Reunindo inquéritos de mobilidade realizados desde 2021 em dez áreas urbanas, incluindo Caen, Bordéus e Saint-Etienne – mas não a área metropolitana de Paris – o Centro de Estudos e Especialização em Riscos, Ambiente, Mobilidade e Desenvolvimento (Cerema), destaca tendências. Uma síntese que não transmite dados de áreas rurais distantes das cidades.
Este órgão governamental conclui que “houve uma queda de quase 10% na mobilidade diária por residente, em número e quilómetros, nas áreas urbanas desde o início da década de 2010”.
Esta redução, continua Cerema, é “nova e observada qualquer que seja a tipologia do território: do centro da cidade de áreas urbanas densas aos territórios rurais de áreas urbanas”.
São as pessoas em idade ativa, entre 25 e 65 anos, as responsáveis: “9% delas não saem de casa durante a semana, contra 7% há 10 anos”, explica Cerema. Além disso, o número de viagens caiu de 4,7 para 4,3 por dia, uma queda de quase 10%.
Por outro lado, quem tem 75 ou mais anos é mais activo: “30% não saem de casa num dia de semana face a 35% há dez anos, e quem sai de casa ainda faz em média 3,4 viagens por dia”.

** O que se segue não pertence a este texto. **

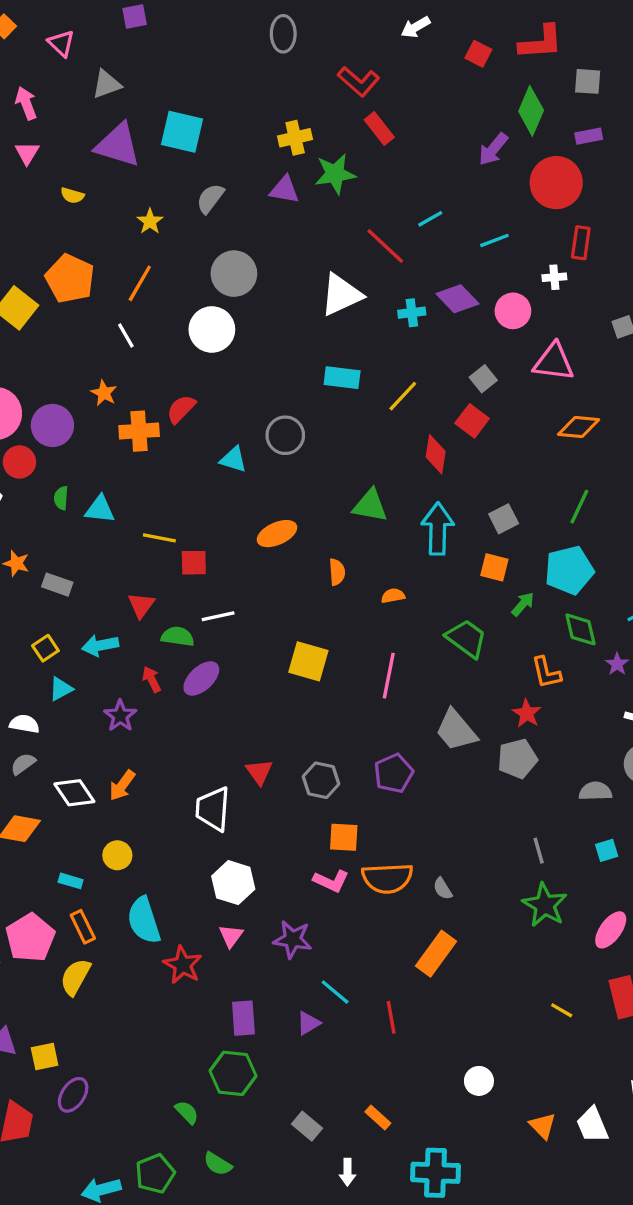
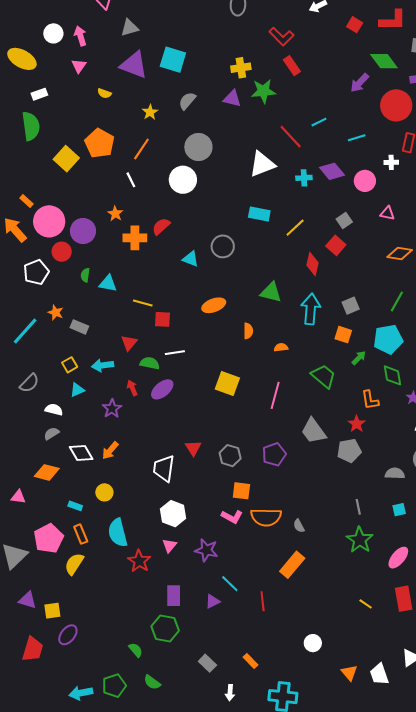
green diamond: (531, 111) -> (384, 61), turned -64
pink triangle: (554, 362) -> (387, 213), size x0.6

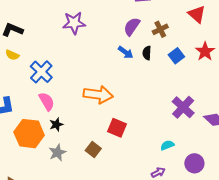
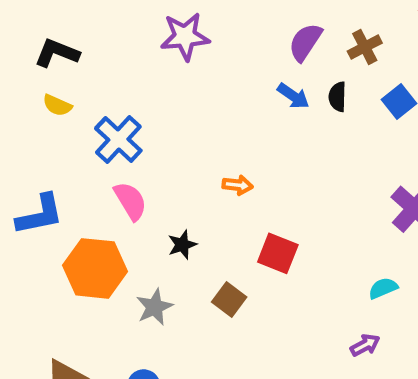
orange arrow: (98, 95) -> (238, 185), size x0.5
black star: (56, 125) -> (182, 245), moved

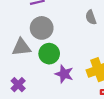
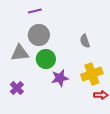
gray semicircle: (91, 17) -> (85, 41), moved
purple star: (64, 74) -> (60, 78), turned -30

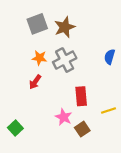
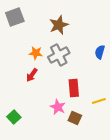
gray square: (37, 24) -> (15, 17), moved
brown square: (82, 129) -> (75, 118), turned -32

A culpa é do teletrabalho? Não só isso, responde Cerema, que sublinha um “efeito medido na mobilidade diária” desta nova prática pós-pandemia.
“Nem todos teletrabalham”, lembra o organismo, especificando que nos territórios estudados, “apenas 6% dos trabalhadores teletrabalham num dia de semana, proporção que chega aos 13% entre os executivos”.
Ainda que esta quebra da mobilidade seja “impulsionada principalmente” por uma quebra de cerca de -15% nas deslocações diárias para o trabalho por pessoa, outros fatores acrescentam-se. Os franceses estão a ficar mais em casa, aproveitando as compras online e as entregas ao domicílio, quando as deslocações por motivos de saúde e procedimentos de apoio diminuíram.
Por outro lado, as caminhadas e a bicicleta estão a aumentar em percursos inferiores a 10 km (44%, +9 pontos) nos grandes centros urbanos. Por outro lado, mais de 80% das viagens diárias longas ainda são feitas de carro.